Today (21st May) a coalition of coalitions, working with and for children and young people in England, called on the Children’s Social Care Review to publicly commit to upholding the principles and provisions of the United Nations Convention on the Rights of the Child (UNCRC).

The coalition includes representative bodies with over 150 member organisations and tens of thousands of individual social workers and lawyers across the sector.

Since the Care Review was announced almost six months ago, none of its publications have mentioned ‘rights’ when discussing children and young people.

While separately calling on the UK Government to accelerate the process of fully incorporating the UNCRC into domestic law, the coalition has specifically requested that:

  • The review promotes and strengthens children’s rights; a Child Rights Impact Assessment of its own proposals and recommendations would provide an assurance mechanism for this.
  • Children’s rights standards (as expressed in domestic and international law) form the framework of the review.
  • The review refrains from making any recommendations which dilute or delete existing legal protections which children, young people (including care leavers) and families rely upon.
  • Children’s meaningful and effective participation is at heart of the review, informed by the Committee on the Rights of the Child’s comprehensive guidance on implementing Article 12 of the Convention, the child’s right to be heard and taken seriously. This applies to both the review’s working methods and to the recommendations it makes for strengthening children’s rights: all children have the right to express their views freely, to have these given due weight and to be heard and represented in all administrative and judicial proceedings when decisions are being made about them.
  • Children and families benefit from increased legal entitlements and social protection, because of this review; and
  • The review champions government systems and structures which work for children and their families, and all those who care for, protect and support children and young people.
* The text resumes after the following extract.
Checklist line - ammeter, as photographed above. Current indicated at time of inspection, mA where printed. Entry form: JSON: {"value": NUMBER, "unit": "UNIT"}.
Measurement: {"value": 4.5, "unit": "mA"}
The coalition of coalitions, co-chaired by Ben Twomey (NYAS) and Carolyne Willow (Article 39), will continue to meet to coordinate sector-wide responses to the care review.

Carolyne Willow, Steering Group Member for Together for Children, said “The Convention on the Rights of the Child is the guiding light for ensuring that every child has a happy, fulfilling and safe childhood where they can meet their potential. It respects children for the people they are today, and places obligations on governments to ensure laws, financial decision-making and policies work for children and their families.

“A great many of us have huge concerns about the government’s children’s social care review, fearing it could lead to the further dismantling of local authority care, support and protection and the disappearance of crucial rights and entitlements. To date there’s been no official recognition in the review’s communications of the importance of the Convention. We have asked the chair to adopt this children’s rights framework as a guarantee that the needs and rights of children and their families will prevail. The UK ratified the Convention 30 years ago. It’s brought about tremendous changes for children but we are nowhere near fulfilling its obligations, which is why it’s vital that changes to our children’s social care system are guided by the treaty’s principles and provisions.”

Ben Twomey, Co-Chair of the Alliance for Children in Care and Care Leavers, said “We are united in our call for children’s rights to be at the heart of the care review. We are asking the review team to work with the sector to uphold the principles and provisions of the Convention on the Rights of the Child. A rights-based framework for the review will guarantee this and must be included in the care review’s upcoming case for change.”